The following day I went to the Museum of Modern Art in order to actually gain some idea of what I’m talking about in preparation for my next discussion/argument with everyone’s favourite perfect-legged art critic, Kerrie-Dee Johns. Luckily for me, my Last.fm neighbour and Myspace friend, the delightful Joanna, works at MoMA, and was kind enough to let me in for free (who says social networking sites are useless?). Now I won’t embarrass myself with my ignorance by going into an analysis of what I viewed at the gallery, although I will make one point. The gallery did have one room dedicated to Jackson Pollock. Now most Australians would will aware of the controversy surrounding the Whitlam government’s purchase of Blue Polls back in 1973. Now I’m one of these people who rolls their eyes at those who say the painting is ridiculous, should never have been bought and was indicative of Whitlam’s spend-happy ways (even though it’s worth over $20 million now from its initial purchase of $1.3 million). So I claim to be one of the enlightened who truly understands the artwork. However this is a façade I perpetuate solely to separate myself from the uninformed masses. I actually don’t get it. I don’t understand abstract expressionism. Is it meant to be catharsis? That's the best explanation I can come up with.

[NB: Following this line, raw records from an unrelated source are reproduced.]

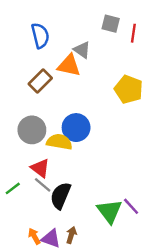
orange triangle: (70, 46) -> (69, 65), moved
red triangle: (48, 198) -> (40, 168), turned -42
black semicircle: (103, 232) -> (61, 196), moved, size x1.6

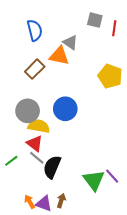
yellow semicircle: (59, 142) -> (39, 126), moved

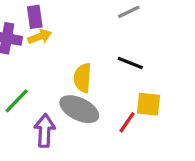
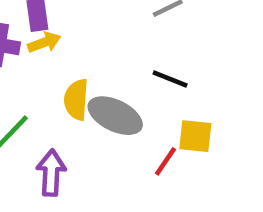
yellow semicircle: (83, 78) -> (76, 100), moved
gray ellipse: (79, 109) -> (115, 116), moved

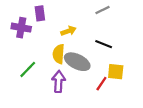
yellow arrow: (44, 42) -> (68, 31), moved
purple arrow: (51, 173) -> (59, 81), moved

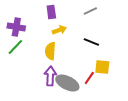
purple rectangle: (40, 13) -> (51, 12), moved
gray ellipse: (77, 62) -> (67, 83), moved
green line: (28, 69) -> (15, 47), moved

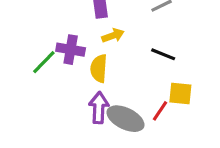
purple cross: (16, 27) -> (71, 50), moved

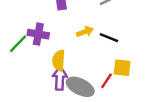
yellow arrow: (113, 35) -> (85, 32), moved
yellow semicircle: (99, 68) -> (59, 60), moved

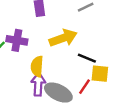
yellow arrow: (85, 32) -> (63, 38), size x1.6
black line: (109, 38) -> (87, 58), moved

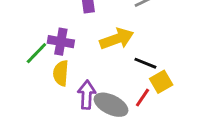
yellow semicircle: (37, 66) -> (61, 73), moved
yellow square: (100, 74) -> (161, 82), turned -36

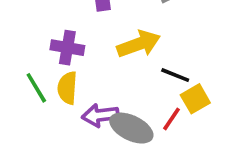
green line: (36, 53) -> (36, 88), moved, turned -75
purple arrow: (87, 95) -> (100, 115), turned -100

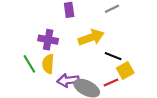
red line: (172, 119) -> (111, 83), turned 32

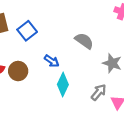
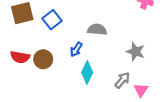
gray semicircle: (84, 41) -> (97, 30), moved, turned -30
blue arrow: (52, 61) -> (76, 49), turned 88

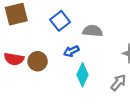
blue square: (52, 20) -> (60, 21), moved
blue arrow: (76, 49) -> (71, 51), turned 32

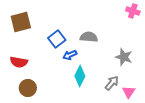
blue square: (60, 21) -> (57, 39), moved
brown circle: (38, 61) -> (28, 88), moved

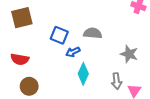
blue square: (57, 39) -> (59, 35), turned -30
gray arrow: (112, 83) -> (117, 81), turned 133

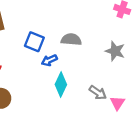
gray star: (129, 54) -> (115, 51), moved
gray arrow: (117, 81) -> (98, 93), turned -49

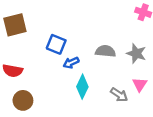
gray semicircle: (71, 39) -> (105, 51), moved
pink triangle: (117, 103) -> (140, 84), moved

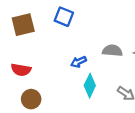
blue square: (56, 44) -> (64, 17), moved

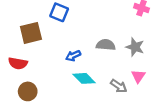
brown square: (23, 25) -> (31, 33), moved
cyan diamond: (90, 86) -> (84, 78), turned -70

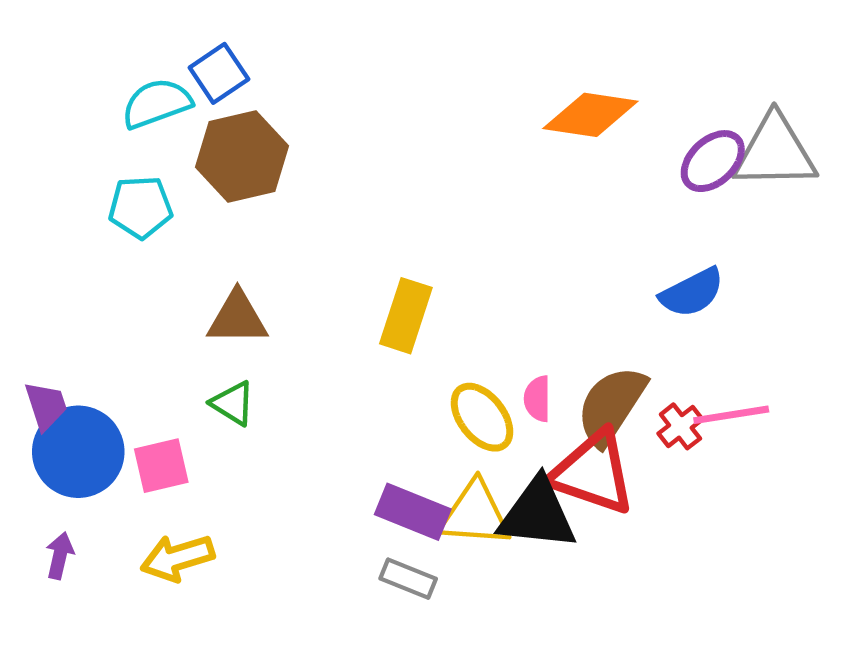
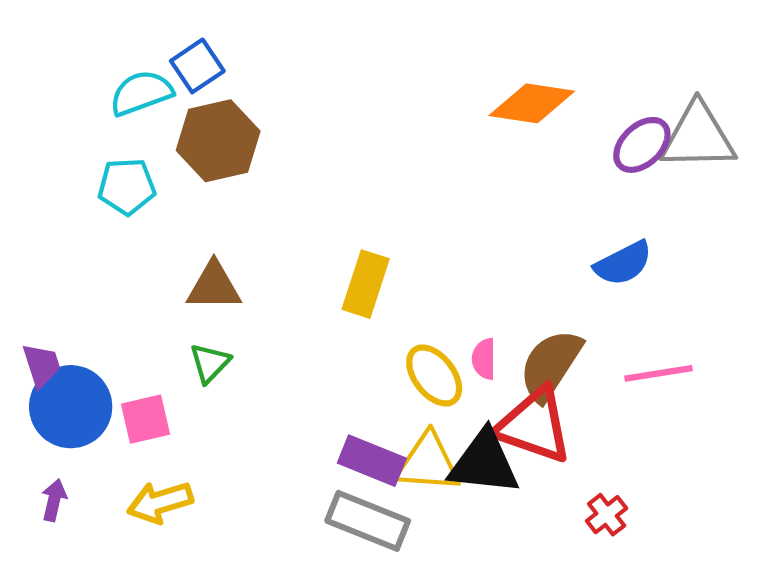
green triangle: (233, 403) -> (210, 363), turned 42
red cross: (680, 426) -> (607, 515), moved
gray rectangle: (408, 579) -> (368, 521), size x1.6

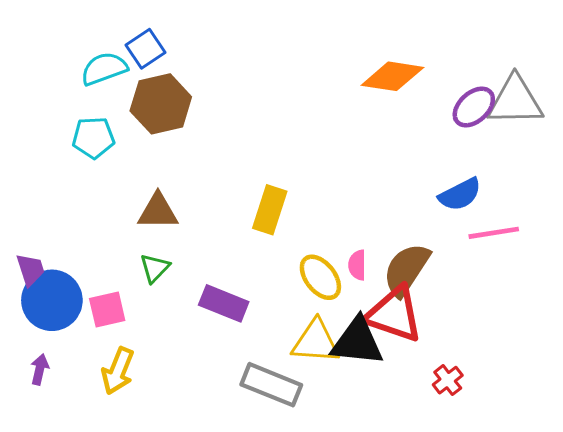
pink line: (659, 373) -> (494, 233), moved
purple rectangle: (372, 461) -> (224, 303), moved
yellow arrow: (160, 502) -> (118, 371), turned -51

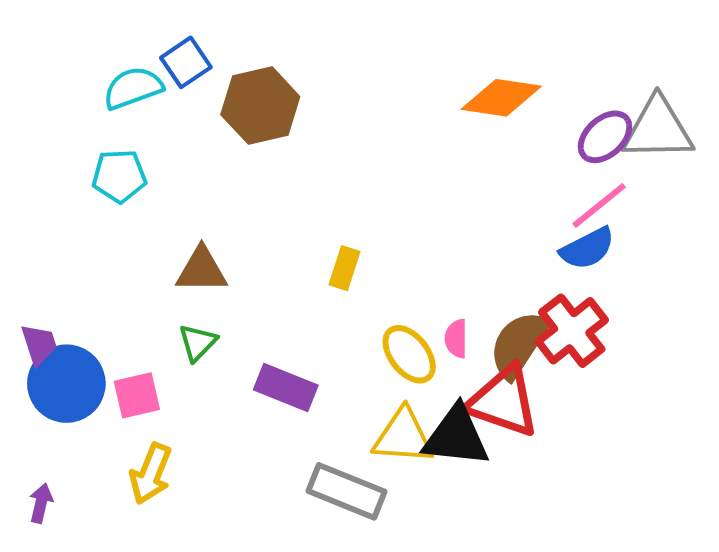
brown hexagon: (161, 104) -> (260, 106), moved
yellow rectangle: (270, 210) -> (345, 268), size x0.7
pink line: (494, 233) -> (599, 205), moved, turned -30
purple arrow: (40, 369) -> (41, 503), moved
red cross: (448, 380) -> (572, 331), moved, size x1.8

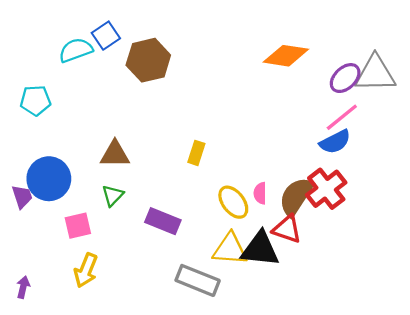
cyan pentagon: (119, 176) -> (35, 100), moved
blue circle: (66, 384) -> (49, 179), moved
red triangle: (503, 401) -> (287, 229), size x0.7

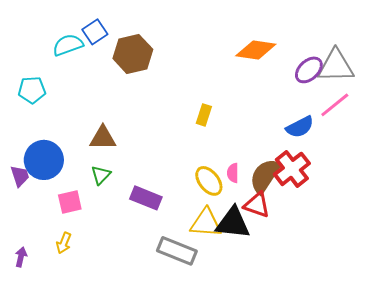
pink line: (342, 117) -> (335, 105), moved
yellow rectangle: (196, 153) -> (204, 115), moved
yellow arrow: (86, 270) -> (64, 243), moved, size x0.7

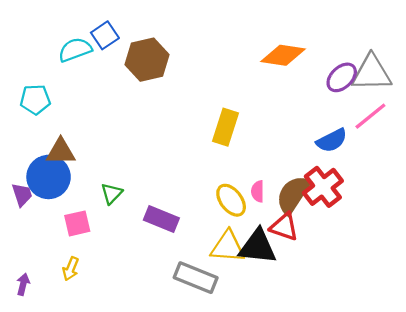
yellow rectangle: (204, 115) -> (226, 127), size x1.5
brown triangle: (103, 138) -> (61, 152), moved

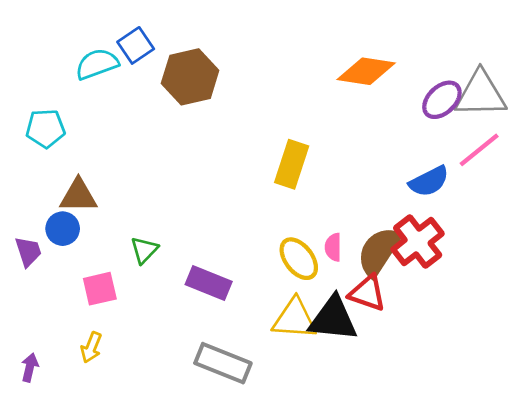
blue circle: (49, 177) -> (63, 229), size x0.6
gray rectangle: (196, 278) -> (223, 363), moved

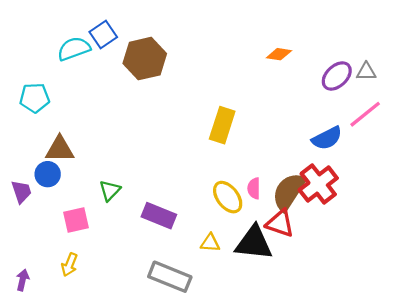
orange diamond: (366, 71) -> (279, 54), size x0.6
gray triangle: (481, 94) -> (366, 72), size x0.5
yellow triangle: (294, 319) -> (210, 243), moved, size x0.6

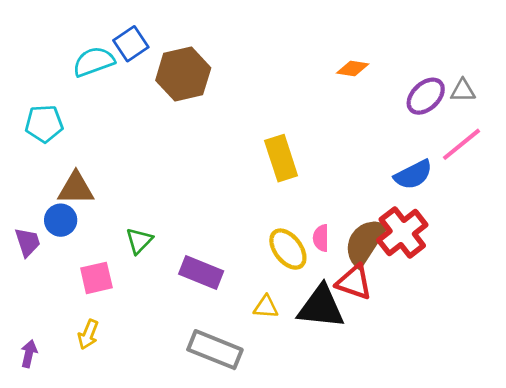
yellow rectangle: (222, 125) -> (281, 158), turned -36

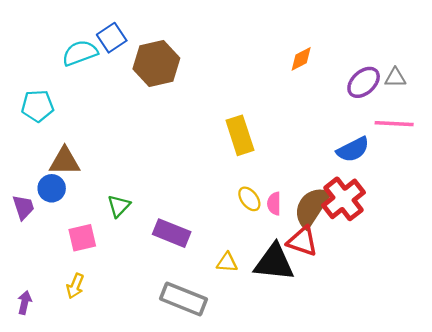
orange diamond: (353, 69) -> (301, 59), turned -36
pink line: (462, 144) -> (394, 124), turned 42
yellow ellipse: (288, 249) -> (249, 199), moved, size x0.7

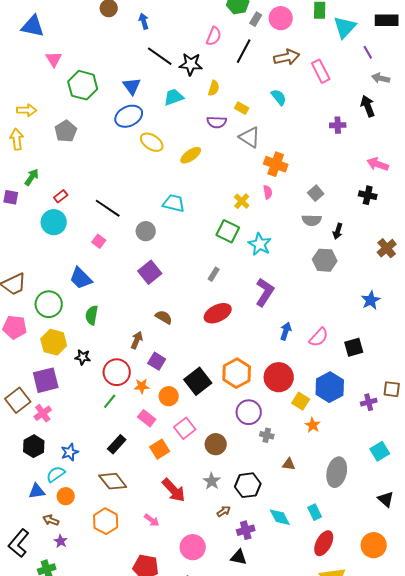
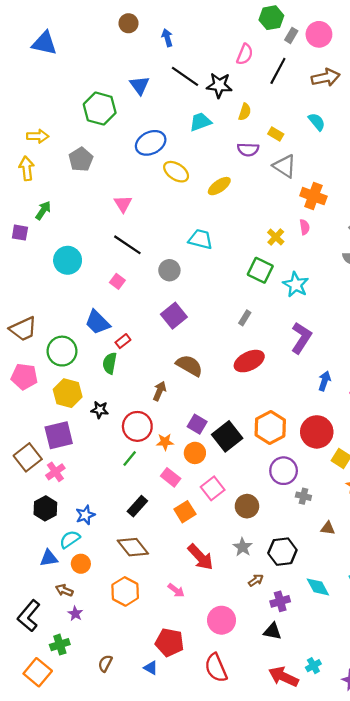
pink triangle: (54, 59) -> (123, 204), moved
blue triangle: (132, 86) -> (140, 85), moved
red rectangle: (61, 196) -> (123, 341), moved
brown semicircle: (164, 317) -> (189, 365), size x1.4
purple square: (157, 361) -> (197, 424), moved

Someone please write to me and explain. I’d love to know.
The rest of the day was spent getting lost around Manhattan. I’d wanted to go to the Lower East Side so I could walk around singing The Magnetic Fields “Luckiest Guy On The Lower East Side”, but unfortunately I wasn’t lucky enough to locate it.
I was able to eventually find myself enough to meet back up with Hilary and go to dinner with her in Williamsburg, aka Hipsterville. We ate at a rather oddly menu’d Oriental/Peruvian place. But the food was great! I had a fried rice that contained mint! I’d never thought about putting mint in a fried rice before, but it was truly a wonderful ingredient to utilise. I will no doubt be trying it (hopefully successfully) some day soon.
Unfortunately, this was the end of my brief trip to New York. I spent the next day on the bus back to Montreal having to endure the kid behind me singing “You Are My Buttcheek” to the tune of “You Are My Sunshine”. I must admit to being somewhat amused by this for the first two hours, but after seven it became quite tiresome. I was a very upset that as the bus came back into Montreal it didn’t cross the St. Lawrence on the Pont Champlain. I had wanted to be able to sing “We drove in silence across Pont Champlain” from Stars “Your Ex-Lover Is Dead” as the bus went across. However the driver (absurdly) decided to take Pont Jacques-Cartier instead.
It seems all my attempts to experience my obscure cultural references are being thwarted! There’ll be time though. And that goes for New York as well. The city has definitely not seen the last of me.